Rubin, 60, became the first woman to win a race against a man at a recognized track when she guided Cohesion to victory at Charles Town on February 22, 1969. That same year she was the first woman named to ride in the Kentucky Derby, though her horse, Picnic Fair, was scratched before the race. Diane Crump became the first female to ride in the Derby in 1970.
When she retired in January 1970, Rubin, who overcame polio as a child, had 22 wins from 89 mounts, winning 11 of her first 22 starts.
Tortora, 56, won the 1982 Widener H. (G1) aboard Lord Darnley at Hialeah, becoming the first woman to capture a Grade 1 race. She won 520 races and nearly $6 million in purses from 1980-94.

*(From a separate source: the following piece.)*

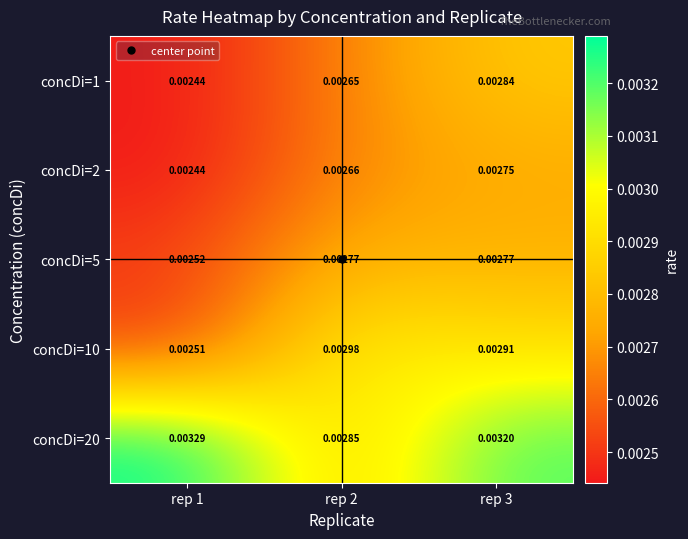

Is the value of concDi=2 at rep 3 greater than the value of concDi=5 at rep 1?

Yes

Jocson, 43, won 376 races in 1991 on the Philadelphia-Atlantic City circuit, and retired in 1999 with 763 career wins. Small, 57, rode from 1971-77 and finished with 192 wins. Wagner, 46, won 275 races between 1983 and 1997, and White, 56, had 257 wins from 1971-99. Her first ride came on Ace Reward, a horse owned by her mother and trained by her father, Raymond, the trainer of two Kentucky Derby horses.
The inaugural Pimlico Jockey Challenge was won last year by Desormeaux, one of Maryland's all-time leading riders who won six Pimlico riding titles in the 1980s and is and a two-time winner of the Preakness. He finished with 22 points, two more than Javier Castellano and four ahead of Garrett Gomez.
All three return to the competition this year, along with Julien Leparoux and Ramon Dominguez, who finished fourth and fifth, respectively, in 2009. New to the challenge lineup are John Velazquez, Jeremy Rose and Rosie Napravnik.
Riders will earn points for finishing first (12 points), second (6), third (4) and fourth (3) in four designated races on Friday: the 3RD, 5TH, 7TH and 10TH. The jockey with the most points at the end of the competition will be crowned champion and take home $14,000. Other prize money is $10,000 for second, $8,000 for third and $3,500 for fourth through eighth.
The Maryland Jockey Club has teamed up with the Jockeys' Guild for the event, and will make a $5,000 contribution to the Permanently Disabled Jockeys Fund.
For fans, a Jockey Challenge Wager will be available, offering win and exacta betting with a $2 minimum. A free souvenir poster showcasing the eight participants will be handed out to the first 3,500 fans in attendance.